Entonces vi que me miraba el baile. Ahí uno
deja de bailar de a dos y empieza el baile de la distancia. Un paso, dos pasos,
una vuelta genial. Y mi pareja de baile me decía que le encantaba bailar
conmigo. Y yo nada, seguro que también. Mirar nunca es tan importante como ser
mirado. Los pies no se enredan, no puedes enredarte, así estés todo enredado
por dentro. Porque te están viendo y te gusta, te gusta que te miren. Sus ojos
grandes me veían como si la gente, las palabras y las risas no importaran. A
ella la había visto antes, un par de veces. No había duda.

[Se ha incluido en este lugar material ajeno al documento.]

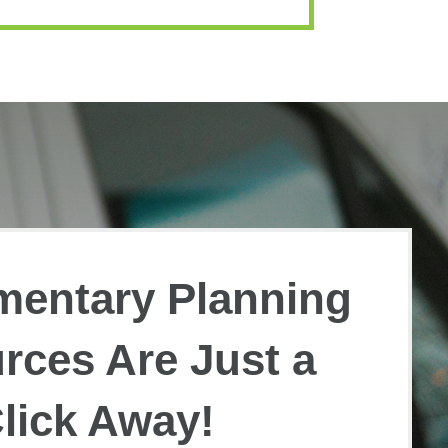
mentary Planning
rces Are Just a
lick Away!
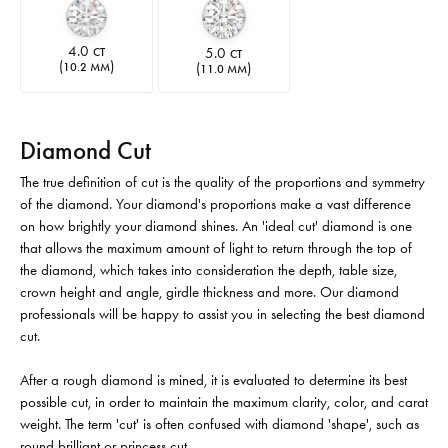
4.0
5.0
CT
CT
(
)
(
)
10.2 MM
11.0 MM
Diamond Cut
The true definition of cut is the quality of the proportions and symmetry
of the diamond. Your diamond's proportions make a vast difference
on how brightly your diamond shines. An 'ideal cut' diamond is one
that allows the maximum amount of light to return through the top of
the diamond, which takes into consideration the depth, table size,
crown height and angle, girdle thickness and more. Our diamond
professionals will be happy to assist you in selecting the best diamond
cut.
After a rough diamond is mined, it is evaluated to determine its best
possible cut, in order to maintain the maximum clarity, color, and carat
weight. The term 'cut' is often confused with diamond 'shape', such as
round brilliant or princess cut.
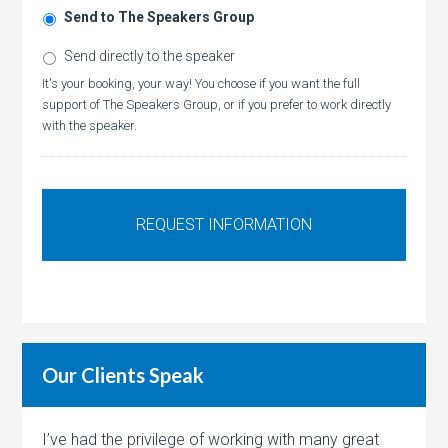
Send to The Speakers Group
Send directly to the speaker
It's your booking, your way! You choose if you want the full
support of The Speakers Group, or if you prefer to work directly
with the speaker.
Our Clients Speak
I’ve had the privilege of working with many great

El baile paró. Me sonrió. Le sonreí de lado.
se puso de pie
caminó como si el mundo fuera suyo
me traspasó
y siguió por el pasillo largo
bajando un par de escaleras cortas.
Y vi cómo la seguí. Para eso servían tantos
años de baile. Corrí detrás de ella hasta el cuarto de baño y esperé
impaciente que todos se fueran, le cogí de las manos - mi mejor truco, uno que
no es de salsa - vi como cerré la puerta, y me quedaba inmóvil esperando.

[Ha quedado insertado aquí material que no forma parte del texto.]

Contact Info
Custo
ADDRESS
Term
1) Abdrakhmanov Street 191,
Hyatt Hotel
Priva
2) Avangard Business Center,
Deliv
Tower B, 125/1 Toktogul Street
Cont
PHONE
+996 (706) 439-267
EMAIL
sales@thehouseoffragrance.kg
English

Entonces ella venía, y me sonreía de cerca, tiraba la cabeza para atrás, ponía
el dedo índice en mi hombro, y mientras me plantaba un beso firme, de los que
no dudan nunca, el dedo bajaba uno, dos, tres, cuatro, diez pulgadas por mi
brazo, y acababa en mi mano, con el truco al revés, en su propia trampa. Sabía
lo que hacía. Yo también. Entonces bailas salsa en tu mente. Escuchas a Niche
de soundtrack. Una aventura, un reloj, reventamos estamos que reventamos /
cada vez que de frente nos miramos / y los pies bajo la mesa nos tocamos / y un
beso robado queda siempre como adiós. Escuchas las gotas del lavado caer
despacio, sin respiración. Intensamente. Suavemente. Lo vi. Mi cabeza lo vio
así.
Pero no. Habían dado las 2:47 a.m. cuando ella, haciendo un
ademán con su cabello ensortijado, me había visto bailando, me había sonreído,
se había parado, y había caminado por el pasillo largo, bajado las escaleras, y
nunca había ido al baño. Había salido del bar y subido a un carro rojo de un
hombre alto y amable. Sonreí. Me encogí de hombros. Ya iban a poner otra salsa
en el salón. La historia podía empezar de nuevo.